一組の担任は漢詩が相応しい。三組は一緒に赴任した静岡からおいでた先生ー
この方と漁り火とを組み合わせた印象が強く残っていて、
昭和51年3月卒業生に贈った出来事だったことが結びついた。
その時、私は1年生担任だった。


全教職員が体育館ステージに並ぶ…それだけでも興味津々
そこにナレーターが入る。


すてきな先生方が多かったので、誰だったか出てこないのが情けないが
「…ささやかな贈り物にしようと考えました。
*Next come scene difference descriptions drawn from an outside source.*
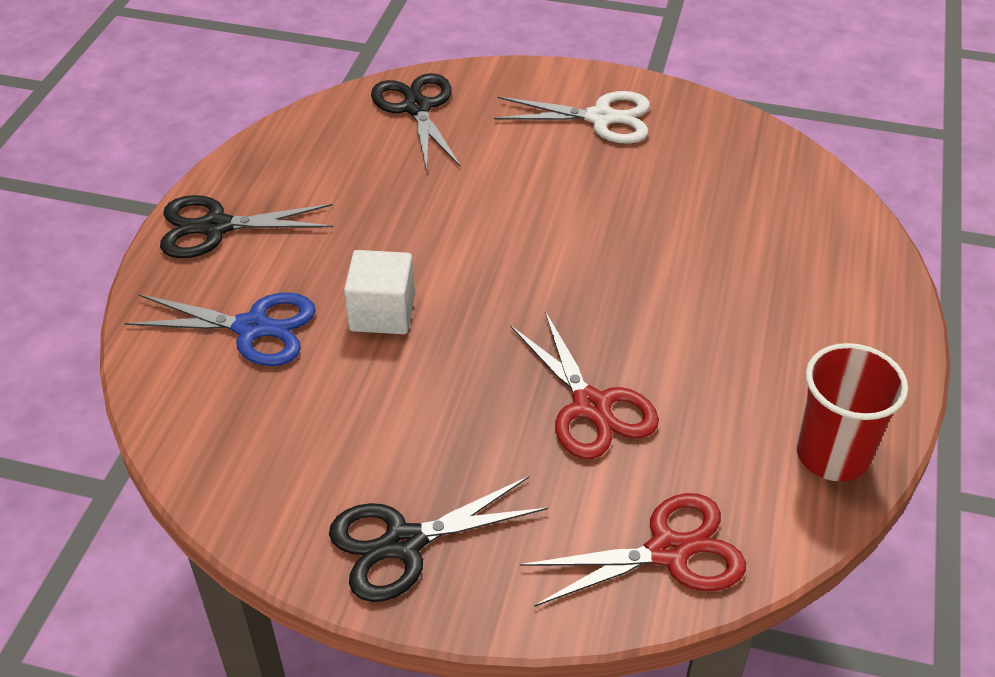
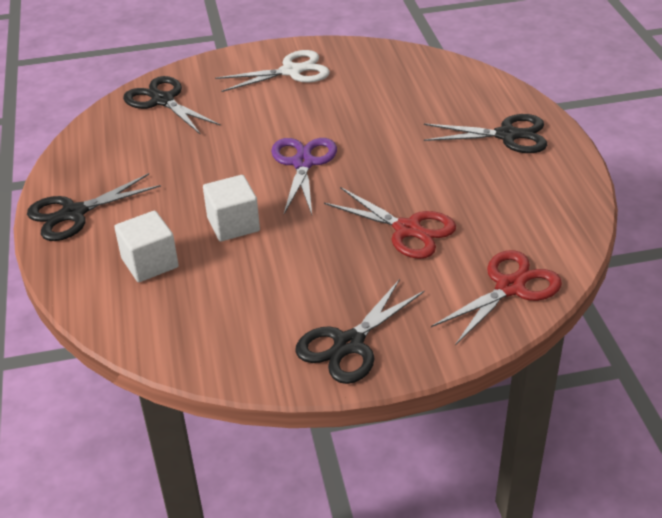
camera: 25 degrees left, 5 degrees down
(252, 328) = (150, 263): blue scissors -> white cube
(525, 257) = (303, 163): none -> purple scissors
(826, 315) = (507, 135): none -> black scissors
(832, 455) = (563, 205): red cup -> none

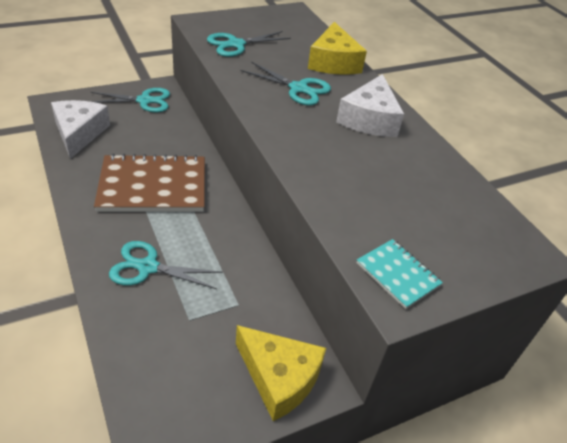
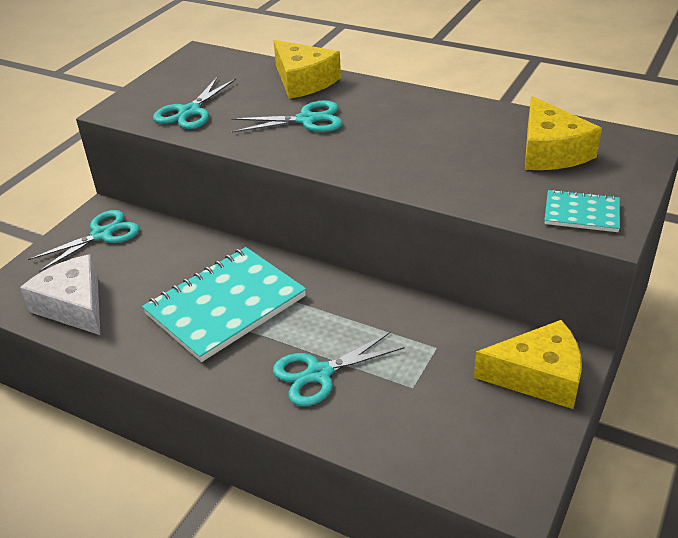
camera: 30 degrees left, 5 degrees down
(153, 186) = (225, 305): brown notebook -> turquoise notebook
(369, 119) = (402, 112): white cheese -> none
(442, 212) = (551, 151): none -> yellow cheese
」
に続いて、真ん中横のいすに腰掛けた私が、Emの三拍子を刻み始めると同時に
一斉にハミングが始まり、それをバックに担任がおもむろに「一篇の…」
と始めたのだから


今、思っても会場がシーンとなり、空気が変わったのを肌で思い出す。
昭和51年、38年前の出来事だ。


一緒に考えた梶先生は、「凜」という言葉を入れたいとおっしゃり、秋の語り中にいさり火(漁火)に「凛然」たる光、を入れた。
その後、あちこちで「凜」を見るようになっていくが、その字にあう度に、この時のことを思い出す。
ちなみに「漁火」は宇高生徒会機関誌の題名である。
また、四季の歌の歌詞は、四季を1つにまとまるには…と2人で
考えたはずだ。


最後に、さぁーといった先生が、上手く言えたと大喜びをしていたが


この企画は翌年で終わってしまった。
伴奏や語り全体の中で、どのように位置づけてやるかが大事なのに、
人の書いた文を読み上げるのは、担任としてどうか、自分の言葉で語るべきだと主張した人がいたらしい…。
開けてみると、とうとうと語り出し、伴奏がやたらと長くなって、
生徒はだんだん興ざめ、最後はざわつき状態で、
白けるという言葉は当時あったかどうか、そういう雰囲気のままで終わった。


その次の年が、3年間担任した子たちを送る年だったのに…
どのように送ったか…
ブラス部が上手だったので、ブラスをバックにして「青春時代」を歌っている写真がある。
弾き語りをしている写真がある。
そのようなことで別れていったと思うのだが
四季の童謡を織り込んだ、この出し物は、何十年経った今でも出色のまとまり
出来映えだったと、思っている。


そして、
月、西方の木=栗、明日ありとの桜、光明…
今、頂かせていただいている世界が全てここに始まっている。